Robust Hyperlinks: The End of 404s?
Tom Phelps writes, "URLs can be made robust so that if a Web page moves to another location anywhere on the Web, you can find it even if that page has been edited. Today's address-based URLs are augmented with a five or so word content-based lexical signature to make a Robust Hyperlink. When the URL's address-based portion breaks, the signature is fed into any Web search engine to find the new site of the page. Using our free, Open Source software (including source code), you can rewrite your Web pages and bookmarks files to make them robust, automatically. Although Web browser support is desirable for complete convenience, Robust Hyperlinks work now, as drop-in replacements of URLs in today's HTML, Web browsers, Web servers and search engines."
I'll explain the 2 that come to mind right away:
1) Growing sites that may change servers, or domain names (add/on to dedicated URL, change domain name for legal/incorporation/buyout reasons), will see the massive traffic bleed they suffer until everyone realizes their site has changed virtually disappear. Yes, putting a redirect page on your "old home" may help, but for things like RSS file addresses, and other external connectors, which may have an effect on your site, this is a problem.
Ultimately, of course, for this to TRULY work there needs to be technology like this built into not only browsers, but virtually any software that uses HTTP communication (XML parsers, bots, spiders, etc).
2) I want to start offering streaming video on my site, and the single biggest obstacle for doing that is COST. Bandwidth, unless you OWN the pipe, is NOT cheap. I can (albeit in a somewhat underhanded fashion) set up a script to register, say, 24 different "free site" pages with the content to be the "correct" version of my page once an hour, and, unless the content is in VERY heavy demand, essentially have a free method of streaming video on my site.
Egads, I'm already feeling dirty about what I just said. Okay, maybe that's a little TOO unethical. But I guarantee someone will do it.
That said, the concept seems iffy. Based on the above, the fact that it works in all existing browsers, suggests to me that the form of the URL is the following:
>a href="http://robusturl.server.com?http://my.outdat edsite.com&keyword1="whatever"<
Namely, that anchors that use this URL will be sent to this server (apparently fixed in place), then redirected either to the working page, or to the appropriate search engine results. This means that the robust server will be running scripts. While I don't believe that the indent as described here would be to catalog all matches, all you need is one unscrupulous company that uses this and can now trace where you are and where you are going to quite easily with a bit of modification. I really don't like this potental, and personally I'll take a 404 anyday over potental privacy problems.
On the other hand, it migth be that the method uses Javascript, but at which point this nulls and voids any statement on "working on all existing browsers".
"Pinky, you've left the lens cap of your mind on again." - P&TB
"I can see my house from here!" - ST:
I'm pretty sure URL's where just a makeshift URI and some day the IETF was going to figure out how to do URI's right. Am I wrong?
sigs are a waste of space
--
Some 404's are just a way to pass time. Sometimes I go from site to site looking for pages that don't exist just to see what happens.
...poorly.
/. even uses these once a story has been archived.
anyone who's looked at the http spec for more than a millisecond will see that it already handles this case quite gracefully with the 3xx series of responses, including:
301 Moved permanently
302 Moved Temporarily
I think
Perhaps one of the keywords should be the previous URL? In fact, perhaps a better solution would be a new Meta tag of "Prev-URL" (or something similar) that search engines could look at and use to update their databases?

▶ _SOURCE MATERIAL_:
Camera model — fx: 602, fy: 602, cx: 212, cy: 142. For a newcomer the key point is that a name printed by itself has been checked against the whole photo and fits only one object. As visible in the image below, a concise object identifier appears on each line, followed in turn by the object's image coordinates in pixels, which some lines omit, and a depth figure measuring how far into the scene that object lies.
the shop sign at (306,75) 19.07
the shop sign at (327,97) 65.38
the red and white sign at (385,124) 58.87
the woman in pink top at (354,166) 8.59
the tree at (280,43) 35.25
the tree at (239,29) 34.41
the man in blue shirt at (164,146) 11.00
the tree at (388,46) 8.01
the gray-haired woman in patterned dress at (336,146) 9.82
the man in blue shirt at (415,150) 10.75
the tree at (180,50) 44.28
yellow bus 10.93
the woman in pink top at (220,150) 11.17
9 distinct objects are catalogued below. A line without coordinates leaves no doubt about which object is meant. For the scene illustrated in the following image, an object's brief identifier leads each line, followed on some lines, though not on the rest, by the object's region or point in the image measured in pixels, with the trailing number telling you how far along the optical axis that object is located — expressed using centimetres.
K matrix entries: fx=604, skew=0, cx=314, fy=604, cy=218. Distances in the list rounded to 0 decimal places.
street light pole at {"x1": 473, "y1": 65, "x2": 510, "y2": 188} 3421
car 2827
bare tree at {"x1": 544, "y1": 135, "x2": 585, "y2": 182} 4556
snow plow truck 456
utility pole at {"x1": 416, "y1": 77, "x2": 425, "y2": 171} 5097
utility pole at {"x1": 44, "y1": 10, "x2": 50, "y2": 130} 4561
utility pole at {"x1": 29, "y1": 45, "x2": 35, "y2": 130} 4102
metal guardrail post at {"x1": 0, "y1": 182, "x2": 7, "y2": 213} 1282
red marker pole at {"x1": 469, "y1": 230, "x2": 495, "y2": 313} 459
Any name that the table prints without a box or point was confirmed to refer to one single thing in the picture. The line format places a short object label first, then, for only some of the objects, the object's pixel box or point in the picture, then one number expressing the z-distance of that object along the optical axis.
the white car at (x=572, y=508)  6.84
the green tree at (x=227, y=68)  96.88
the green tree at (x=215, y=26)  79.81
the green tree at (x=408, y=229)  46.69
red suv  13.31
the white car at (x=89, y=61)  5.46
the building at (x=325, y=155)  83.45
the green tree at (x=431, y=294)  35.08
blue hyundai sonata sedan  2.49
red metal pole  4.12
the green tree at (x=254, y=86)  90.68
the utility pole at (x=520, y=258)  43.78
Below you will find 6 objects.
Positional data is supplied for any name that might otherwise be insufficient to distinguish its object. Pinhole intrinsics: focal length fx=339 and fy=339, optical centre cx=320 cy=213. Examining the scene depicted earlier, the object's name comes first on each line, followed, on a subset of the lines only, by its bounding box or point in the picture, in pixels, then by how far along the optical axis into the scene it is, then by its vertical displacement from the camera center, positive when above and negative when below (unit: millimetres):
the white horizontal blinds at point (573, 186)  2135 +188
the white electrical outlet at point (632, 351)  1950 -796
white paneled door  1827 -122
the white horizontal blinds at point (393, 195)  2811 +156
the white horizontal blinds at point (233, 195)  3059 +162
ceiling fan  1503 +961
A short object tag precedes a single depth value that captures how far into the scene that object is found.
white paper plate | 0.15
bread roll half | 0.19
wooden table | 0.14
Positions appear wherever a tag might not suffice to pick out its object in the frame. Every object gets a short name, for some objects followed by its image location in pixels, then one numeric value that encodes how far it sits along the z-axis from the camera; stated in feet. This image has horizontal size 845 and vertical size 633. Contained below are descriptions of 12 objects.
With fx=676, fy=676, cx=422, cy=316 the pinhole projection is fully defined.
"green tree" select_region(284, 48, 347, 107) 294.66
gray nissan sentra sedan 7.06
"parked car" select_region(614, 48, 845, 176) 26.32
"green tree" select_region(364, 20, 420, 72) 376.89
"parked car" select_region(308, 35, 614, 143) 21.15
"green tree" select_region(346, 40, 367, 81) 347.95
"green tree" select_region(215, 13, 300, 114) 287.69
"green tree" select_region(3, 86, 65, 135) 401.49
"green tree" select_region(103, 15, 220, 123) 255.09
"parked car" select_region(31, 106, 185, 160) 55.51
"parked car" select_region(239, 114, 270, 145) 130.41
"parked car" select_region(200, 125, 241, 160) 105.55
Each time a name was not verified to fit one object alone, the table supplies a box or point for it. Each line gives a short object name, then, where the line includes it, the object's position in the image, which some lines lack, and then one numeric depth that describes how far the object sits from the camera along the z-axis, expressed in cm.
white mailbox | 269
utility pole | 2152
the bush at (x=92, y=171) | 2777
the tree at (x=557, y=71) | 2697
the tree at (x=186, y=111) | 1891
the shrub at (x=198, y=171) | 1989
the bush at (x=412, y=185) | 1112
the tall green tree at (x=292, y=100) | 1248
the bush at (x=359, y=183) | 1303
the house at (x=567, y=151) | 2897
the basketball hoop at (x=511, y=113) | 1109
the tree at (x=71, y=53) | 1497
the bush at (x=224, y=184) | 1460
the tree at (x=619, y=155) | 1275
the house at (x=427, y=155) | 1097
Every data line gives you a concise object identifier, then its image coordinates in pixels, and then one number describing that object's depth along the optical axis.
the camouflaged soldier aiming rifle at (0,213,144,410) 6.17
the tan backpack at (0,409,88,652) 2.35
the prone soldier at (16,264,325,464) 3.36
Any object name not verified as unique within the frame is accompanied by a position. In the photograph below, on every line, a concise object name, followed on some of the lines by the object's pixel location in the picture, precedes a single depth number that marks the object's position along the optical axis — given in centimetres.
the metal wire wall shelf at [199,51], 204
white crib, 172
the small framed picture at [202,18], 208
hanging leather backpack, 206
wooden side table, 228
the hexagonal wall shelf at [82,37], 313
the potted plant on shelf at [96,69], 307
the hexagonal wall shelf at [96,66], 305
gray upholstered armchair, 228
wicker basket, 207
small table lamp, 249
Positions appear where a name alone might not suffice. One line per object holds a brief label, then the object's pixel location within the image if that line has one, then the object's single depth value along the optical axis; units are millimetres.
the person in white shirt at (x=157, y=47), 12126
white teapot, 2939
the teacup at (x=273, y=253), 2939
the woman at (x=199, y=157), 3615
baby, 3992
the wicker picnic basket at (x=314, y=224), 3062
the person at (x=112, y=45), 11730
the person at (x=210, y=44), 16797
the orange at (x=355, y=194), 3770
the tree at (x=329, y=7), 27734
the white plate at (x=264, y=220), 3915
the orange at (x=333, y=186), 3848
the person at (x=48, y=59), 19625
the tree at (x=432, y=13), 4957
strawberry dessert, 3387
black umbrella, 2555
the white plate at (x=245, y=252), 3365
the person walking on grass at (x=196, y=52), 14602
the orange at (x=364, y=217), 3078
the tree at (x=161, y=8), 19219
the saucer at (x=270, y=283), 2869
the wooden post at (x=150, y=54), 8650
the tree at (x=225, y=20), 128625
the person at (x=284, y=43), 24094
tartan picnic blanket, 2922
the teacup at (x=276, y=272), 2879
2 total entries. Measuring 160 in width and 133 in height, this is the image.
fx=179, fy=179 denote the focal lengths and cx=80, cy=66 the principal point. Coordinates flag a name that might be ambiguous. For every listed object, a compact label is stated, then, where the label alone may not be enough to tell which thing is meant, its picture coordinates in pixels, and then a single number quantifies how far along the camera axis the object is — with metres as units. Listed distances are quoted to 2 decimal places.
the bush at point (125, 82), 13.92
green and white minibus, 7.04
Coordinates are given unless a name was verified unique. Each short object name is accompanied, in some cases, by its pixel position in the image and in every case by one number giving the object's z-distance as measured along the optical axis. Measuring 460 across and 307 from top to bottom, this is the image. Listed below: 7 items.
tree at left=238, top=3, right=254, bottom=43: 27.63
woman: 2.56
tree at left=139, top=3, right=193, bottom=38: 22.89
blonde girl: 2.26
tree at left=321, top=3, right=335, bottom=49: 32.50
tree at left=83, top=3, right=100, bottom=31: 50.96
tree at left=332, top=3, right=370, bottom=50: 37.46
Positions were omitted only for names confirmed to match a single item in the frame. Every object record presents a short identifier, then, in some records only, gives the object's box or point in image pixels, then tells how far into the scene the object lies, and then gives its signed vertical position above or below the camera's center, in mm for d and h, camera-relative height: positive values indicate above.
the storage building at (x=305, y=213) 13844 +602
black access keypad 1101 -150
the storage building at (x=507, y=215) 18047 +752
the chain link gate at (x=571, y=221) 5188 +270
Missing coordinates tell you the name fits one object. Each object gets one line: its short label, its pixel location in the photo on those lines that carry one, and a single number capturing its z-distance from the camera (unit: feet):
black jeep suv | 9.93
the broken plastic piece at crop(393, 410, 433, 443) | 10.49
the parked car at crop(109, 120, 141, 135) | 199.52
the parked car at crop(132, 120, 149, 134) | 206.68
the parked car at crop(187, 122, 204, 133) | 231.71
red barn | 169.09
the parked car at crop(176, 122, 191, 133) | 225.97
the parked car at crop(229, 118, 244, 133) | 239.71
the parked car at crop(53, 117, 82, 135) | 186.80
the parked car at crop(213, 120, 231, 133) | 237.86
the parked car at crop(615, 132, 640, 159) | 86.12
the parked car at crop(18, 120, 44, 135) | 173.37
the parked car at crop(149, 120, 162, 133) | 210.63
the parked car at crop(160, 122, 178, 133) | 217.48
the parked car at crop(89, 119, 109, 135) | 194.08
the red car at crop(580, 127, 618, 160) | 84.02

▶ _WORK INSTRUCTION_: Write out everything in the robust hyperlinks thread above, from "On the other" down to "has been archived.", word for word.

▶ _RESPONSE_:
On the other hand, it migth be that the method uses Javascript, but at which point this nulls and voids any statement on "working on all existing browsers".
"Pinky, you've left the lens cap of your mind on again." - P&TB
"I can see my house from here!" - ST:
I'm pretty sure URL's where just a makeshift URI and some day the IETF was going to figure out how to do URI's right. Am I wrong?
sigs are a waste of space
--
Some 404's are just a way to pass time. Sometimes I go from site to site looking for pages that don't exist just to see what happens.
...poorly.
/. even uses these once a story has been archived.